Comprehensive Boolean model of the mammalian cell cyle control network
Taxon: Mammal | Human
Process: Cell cycle | Signalling
Submitter: Pedro Monteiro
Supporting paper: Sánchez-Villanueva J and N'Guyen L and Poplineau M and Duprez E and Remy É and Thieffry D (2024). Dynamical modelling of the regulatory network underlying Retinoic Acid resistance in Acute Promyelocytic Leukaemia. . 10.5281/ZENODO.10901795
| Model file(s) | Description(s) |
|---|---|
| CellCycleControl_Sizek_PCB_2019.zginml | Sikek 2019 cell cycle archive file to be open with GINsim version >=3.0 |
| CellCycleControl_Sizek_PCB_2019.sbml | Sikek 2019 cell cycle model file in sbml-qual format (xml file) |
Summary:
Published by Sizek et al. in 2019, this Boolean model encompasses 87 components representing different molecular species and cellular processes involved in the regulation of cell proliferation versus apoptosis for a generic human cell. The authors conceived this complex model as an association of different functional modules:
- Growth Signalling module (green nodes): incorportates growth signalling pathways driving cell cycle commitment, responsible for modeling the dynamics of PI3K, AKT1, MAPK and mTORC.
- Restriction Switch (blue nodes): responsible for commitment to DNA synthesis.
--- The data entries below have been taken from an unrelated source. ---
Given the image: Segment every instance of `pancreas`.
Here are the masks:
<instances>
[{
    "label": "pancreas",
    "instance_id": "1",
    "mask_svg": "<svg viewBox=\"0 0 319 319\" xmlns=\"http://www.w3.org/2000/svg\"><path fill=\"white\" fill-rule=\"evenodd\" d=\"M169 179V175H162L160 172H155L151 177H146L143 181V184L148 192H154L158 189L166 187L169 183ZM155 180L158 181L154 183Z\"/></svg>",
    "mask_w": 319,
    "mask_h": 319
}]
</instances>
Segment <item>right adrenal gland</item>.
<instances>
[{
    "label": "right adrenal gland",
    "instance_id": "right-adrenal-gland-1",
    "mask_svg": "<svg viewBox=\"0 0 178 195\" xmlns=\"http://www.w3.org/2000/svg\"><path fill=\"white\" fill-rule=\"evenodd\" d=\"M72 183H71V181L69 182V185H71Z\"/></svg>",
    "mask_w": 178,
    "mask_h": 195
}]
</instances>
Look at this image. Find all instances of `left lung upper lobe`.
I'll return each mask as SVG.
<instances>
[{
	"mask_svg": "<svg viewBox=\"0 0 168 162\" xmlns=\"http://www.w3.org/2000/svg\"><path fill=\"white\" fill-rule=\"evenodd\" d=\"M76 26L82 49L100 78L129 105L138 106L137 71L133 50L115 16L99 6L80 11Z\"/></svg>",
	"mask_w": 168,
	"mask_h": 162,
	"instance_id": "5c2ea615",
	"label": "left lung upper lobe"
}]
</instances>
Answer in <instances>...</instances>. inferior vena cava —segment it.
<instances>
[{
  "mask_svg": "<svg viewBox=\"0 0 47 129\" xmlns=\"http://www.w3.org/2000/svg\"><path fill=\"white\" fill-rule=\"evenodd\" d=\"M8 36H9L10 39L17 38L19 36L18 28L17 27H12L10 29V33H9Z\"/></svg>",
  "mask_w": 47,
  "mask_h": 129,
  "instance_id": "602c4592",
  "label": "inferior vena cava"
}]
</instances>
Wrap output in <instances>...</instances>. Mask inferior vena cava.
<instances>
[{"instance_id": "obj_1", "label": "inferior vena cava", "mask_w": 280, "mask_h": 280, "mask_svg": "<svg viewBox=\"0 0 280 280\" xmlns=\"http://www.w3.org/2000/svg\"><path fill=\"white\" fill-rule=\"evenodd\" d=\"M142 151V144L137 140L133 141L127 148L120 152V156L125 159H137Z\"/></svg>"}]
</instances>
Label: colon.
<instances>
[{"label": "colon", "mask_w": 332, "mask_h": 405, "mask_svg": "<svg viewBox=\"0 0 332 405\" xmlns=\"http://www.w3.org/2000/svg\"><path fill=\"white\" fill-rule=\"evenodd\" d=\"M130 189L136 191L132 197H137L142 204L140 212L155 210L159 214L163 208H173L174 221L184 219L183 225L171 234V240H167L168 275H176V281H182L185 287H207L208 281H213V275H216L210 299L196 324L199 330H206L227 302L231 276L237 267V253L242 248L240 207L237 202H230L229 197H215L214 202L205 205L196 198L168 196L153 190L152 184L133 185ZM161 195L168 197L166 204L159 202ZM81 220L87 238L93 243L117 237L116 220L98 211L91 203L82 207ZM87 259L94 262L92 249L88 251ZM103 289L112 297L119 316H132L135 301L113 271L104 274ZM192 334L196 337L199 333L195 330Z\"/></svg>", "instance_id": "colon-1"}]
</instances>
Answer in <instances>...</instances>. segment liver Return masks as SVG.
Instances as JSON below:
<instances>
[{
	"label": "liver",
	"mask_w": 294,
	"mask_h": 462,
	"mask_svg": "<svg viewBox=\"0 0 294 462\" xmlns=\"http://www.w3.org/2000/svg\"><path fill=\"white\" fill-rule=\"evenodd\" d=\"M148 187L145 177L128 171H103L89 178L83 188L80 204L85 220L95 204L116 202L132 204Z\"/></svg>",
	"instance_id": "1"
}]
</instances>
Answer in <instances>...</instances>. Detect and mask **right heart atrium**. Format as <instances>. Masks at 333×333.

- Origin Licensing switch (yellow nodes): responsible for licensing and firing of replication origins.
- Phase Switch (pink nodes): responsible for modeling cell cycle progression (G2 -> M -> G1). The switch was expanded to incorporate for the role of Polo like kinase 1 (Plk1) during mitosis.
- Apoptosis Switch (red nodes): responsible for modeling cell survival versus apoptosis.
- Cellular processes (orange nodes): helps to identify the phenotypic state and include some regulatory mechanisms.
The resulting model reproduces hyperactive PI3K-driven cytokinesis failure and genome duplication and predicts the molecular drivers responsible for these failures by linking hyperactive PI3K to mis-regulation of Polo-like kinase 1 (Plk1) expression late in G2.